*INSTRUCTION:* Type out the text lines of every row below without changing a word, and leave the pictures out.

-- Opening Marker --

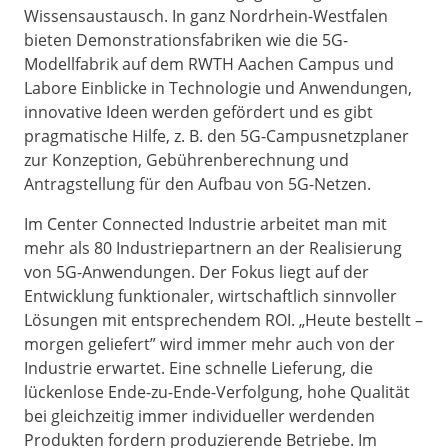
Wissensaustausch. In ganz Nordrhein-Westfalen
bieten Demonstrationsfabriken wie die 5G-
Modellfabrik auf dem RWTH Aachen Campus und
Labore Einblicke in Technologie und Anwendungen,
innovative Ideen werden gefördert und es gibt
pragmatische Hilfe, z. B. den 5G-Campusnetzplaner
zur Konzeption, Gebührenberechnung und
Antragstellung für den Aufbau von 5G-Netzen.
Im Center Connected Industrie arbeitet man mit
mehr als 80 Industriepartnern an der Realisierung
von 5G-Anwendungen. Der Fokus liegt auf der
Entwicklung funktionaler, wirtschaftlich sinnvoller
Lösungen mit entsprechendem ROI. „Heute bestellt –
morgen geliefert” wird immer mehr auch von der
Industrie erwartet. Eine schnelle Lieferung, die
lückenlose Ende-zu-Ende-Verfolgung, hohe Qualität
bei gleichzeitig immer individueller werdenden
Produkten fordern produzierende Betriebe. Im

-- Closing Marker --

*ANSWER AREA:*
Wissensaustausch. In ganz Nordrhein-Westfalen
bieten Demonstrationsfabriken wie die 5G-
Modellfabrik auf dem RWTH Aachen Campus und
Labore Einblicke in Technologie und Anwendungen,
innovative Ideen werden gefördert und es gibt
pragmatische Hilfe, z. B. den 5G-Campusnetzplaner
zur Konzeption, Gebührenberechnung und
Antragstellung für den Aufbau von 5G-Netzen.
Im Center Connected Industrie arbeitet man mit
mehr als 80 Industriepartnern an der Realisierung
von 5G-Anwendungen. Der Fokus liegt auf der
Entwicklung funktionaler, wirtschaftlich sinnvoller
Lösungen mit entsprechendem ROI. „Heute bestellt –
morgen geliefert” wird immer mehr auch von der
Industrie erwartet. Eine schnelle Lieferung, die
lückenlose Ende-zu-Ende-Verfolgung, hohe Qualität
bei gleichzeitig immer individueller werdenden
Produkten fordern produzierende Betriebe. Im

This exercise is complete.